_I poli opposti: condotte extra lavorative e licenziamento

I poli opposti: condotte extra lavorative e licenziamento
di Paola Gobbi e Marilena Cartabia

 

Maltrattare la moglie o essere sorpreso con un “panetto” di fumo nella tasca della tuta aziendale non basta per licenziare il dipendente per giusta causa: è quello che è stato deciso solo pochi giorni fa dalla Cassazione con due recentissime sentenze.

Nel primo caso, deciso lo scorso 10 settembre, la Cassazione (sentenza n. 21958/2018) ha ritenuto illegittimo il licenziamento intimato per giusta causa al capo stazione condannato, in sede penale, per maltrattamenti in famiglia.
Nella seconda vicenda, invece (Cassazione, sentenza n. 21679/2018) un magazziniere era stato licenziato perché sorpreso dai Carabinieri in possesso di una bustina di hashish nella tasca della tuta aziendale durante la pausa pranzo.
In entrambi i casi le conclusioni della Cassazione sono state, seppur con argomentazioni in parte diverse, sovrapponibili: la condotta extra lavorativa del lavoratore non poteva ritenersi idonea ad incidere sulla fiducia riposta dal datore nel futuro corretto adempimento degli obblighi lavorativi gravanti in capo al dipendente.
Infatti, secondo la Cassazione, comportamenti extra lavorativi possono essere posti a fondamento del licenziamento, anche per giusta causa, solo quando il giudizio prognostico sulla futura correttezza e adeguatezza del comportamento del lavoratore dia risultato “negativo”.
Nel primo caso, allora, per escludere tale rilevanza, la Cassazione ha sottolineato come la condotta lavorativa del capo stazione fosse stata, negli anni precedenti, “impeccabile” e priva di condotte sconvenienti in relazione alle mansioni espletate.

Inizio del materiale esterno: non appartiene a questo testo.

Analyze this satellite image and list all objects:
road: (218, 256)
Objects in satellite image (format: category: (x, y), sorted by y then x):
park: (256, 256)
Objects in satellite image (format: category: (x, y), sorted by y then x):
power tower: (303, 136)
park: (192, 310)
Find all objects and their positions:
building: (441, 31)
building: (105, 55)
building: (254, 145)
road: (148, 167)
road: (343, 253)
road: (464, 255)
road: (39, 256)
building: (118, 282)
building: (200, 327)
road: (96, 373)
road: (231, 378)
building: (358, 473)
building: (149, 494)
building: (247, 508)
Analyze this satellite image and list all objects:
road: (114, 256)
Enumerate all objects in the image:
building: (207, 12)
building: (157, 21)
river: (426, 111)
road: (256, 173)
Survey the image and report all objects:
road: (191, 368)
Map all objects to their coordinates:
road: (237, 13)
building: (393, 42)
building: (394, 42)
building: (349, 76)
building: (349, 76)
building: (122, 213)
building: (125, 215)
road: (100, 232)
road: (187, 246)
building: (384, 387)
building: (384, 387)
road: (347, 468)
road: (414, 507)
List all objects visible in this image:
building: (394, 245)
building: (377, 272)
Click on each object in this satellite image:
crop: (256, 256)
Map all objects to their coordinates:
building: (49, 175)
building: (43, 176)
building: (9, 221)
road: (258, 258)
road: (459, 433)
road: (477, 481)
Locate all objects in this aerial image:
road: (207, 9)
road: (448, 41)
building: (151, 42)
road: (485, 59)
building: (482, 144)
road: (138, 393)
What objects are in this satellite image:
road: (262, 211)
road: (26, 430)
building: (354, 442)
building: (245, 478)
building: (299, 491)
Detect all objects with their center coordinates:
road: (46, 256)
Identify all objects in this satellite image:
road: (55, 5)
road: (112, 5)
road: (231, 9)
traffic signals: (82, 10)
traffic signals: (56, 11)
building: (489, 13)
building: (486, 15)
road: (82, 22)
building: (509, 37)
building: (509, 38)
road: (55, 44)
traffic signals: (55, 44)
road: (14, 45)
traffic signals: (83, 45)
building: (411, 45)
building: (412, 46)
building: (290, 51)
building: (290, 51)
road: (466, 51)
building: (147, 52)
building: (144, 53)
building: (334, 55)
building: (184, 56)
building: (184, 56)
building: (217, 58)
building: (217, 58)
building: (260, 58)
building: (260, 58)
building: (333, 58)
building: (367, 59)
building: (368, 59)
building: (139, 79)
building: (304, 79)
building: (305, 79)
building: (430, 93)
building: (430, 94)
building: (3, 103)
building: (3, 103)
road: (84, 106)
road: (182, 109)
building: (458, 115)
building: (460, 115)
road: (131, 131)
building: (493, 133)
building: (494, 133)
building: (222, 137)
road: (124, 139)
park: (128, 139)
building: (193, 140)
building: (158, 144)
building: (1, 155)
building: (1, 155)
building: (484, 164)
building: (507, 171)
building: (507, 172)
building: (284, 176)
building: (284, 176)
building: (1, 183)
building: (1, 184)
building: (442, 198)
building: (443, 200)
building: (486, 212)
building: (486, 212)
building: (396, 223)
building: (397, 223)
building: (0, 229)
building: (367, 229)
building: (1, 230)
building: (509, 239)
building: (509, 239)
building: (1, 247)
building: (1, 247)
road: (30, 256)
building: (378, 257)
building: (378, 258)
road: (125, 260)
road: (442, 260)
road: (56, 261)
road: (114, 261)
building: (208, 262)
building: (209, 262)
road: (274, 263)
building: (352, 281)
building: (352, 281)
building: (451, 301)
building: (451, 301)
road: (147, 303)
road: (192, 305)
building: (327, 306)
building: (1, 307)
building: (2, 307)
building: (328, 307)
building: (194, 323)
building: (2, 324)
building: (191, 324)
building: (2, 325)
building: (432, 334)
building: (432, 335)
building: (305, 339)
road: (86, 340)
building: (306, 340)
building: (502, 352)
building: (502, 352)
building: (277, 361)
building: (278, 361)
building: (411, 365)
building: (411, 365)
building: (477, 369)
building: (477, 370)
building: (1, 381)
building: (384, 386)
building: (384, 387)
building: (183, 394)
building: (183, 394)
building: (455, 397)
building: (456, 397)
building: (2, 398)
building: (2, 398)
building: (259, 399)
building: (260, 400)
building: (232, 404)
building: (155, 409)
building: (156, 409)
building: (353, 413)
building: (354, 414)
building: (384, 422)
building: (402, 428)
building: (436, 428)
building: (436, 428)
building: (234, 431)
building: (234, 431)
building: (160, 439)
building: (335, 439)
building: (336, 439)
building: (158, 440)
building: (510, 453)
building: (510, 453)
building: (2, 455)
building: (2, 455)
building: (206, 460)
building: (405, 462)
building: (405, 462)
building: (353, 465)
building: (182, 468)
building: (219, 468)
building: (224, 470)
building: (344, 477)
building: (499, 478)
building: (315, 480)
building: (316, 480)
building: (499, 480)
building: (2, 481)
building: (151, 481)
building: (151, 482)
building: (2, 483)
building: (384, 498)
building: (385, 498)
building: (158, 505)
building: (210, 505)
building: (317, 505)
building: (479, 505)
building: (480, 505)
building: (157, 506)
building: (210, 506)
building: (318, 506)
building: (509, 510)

Ancora, a conferma della natura solo personale e privata della condotta tenuta dal ferroviere e della sua inidoneità a riversarsi sul piano del corretto adempimento degli obblighi lavorativi, la Corte rileva come i maltrattamenti fossero originati da una separazione coniugale conflittuale.
Nel secondo caso, invece, per la Cassazione la vicenda, pur di rilevo disciplinare, non poteva però legittimare la risoluzione in tronco del rapporto perché la condotta imputata al dipendente era extra-lavorativa e priva di potenziale pregiudizialità per il datore.

Entrambe le sentenze, allora, confermano come l’orientamento oggi prevalente sia quello di ritenere idonee a fondare il licenziamento per giusta causa le sole condotte tenute “fuori dalle mura aziendali” che per la gravità delle stesse e per la tipologia di mansioni e responsabilità assegnate siano tali da ledere irreparabilmente il vincolo fiduciario alla base del rapporto di lavoro.
Pertanto, prima di procedere al licenziamento, ogni datore di lavoro dovrà valutare con attenzione se la condotta tenuta nella “vita privata” possa ritenersi sintomatica di futuri inadempimenti del dipendente. In caso contrario, il rischio concreto potrebbe essere quello di ottenere una condanna alla reintegra del lavoratore “per insussistenza del fatto contestato”, con le ulteriori conseguenze economiche del caso.
Come dire…..meglio tener ai poli opposti il lavoro e la vita privata!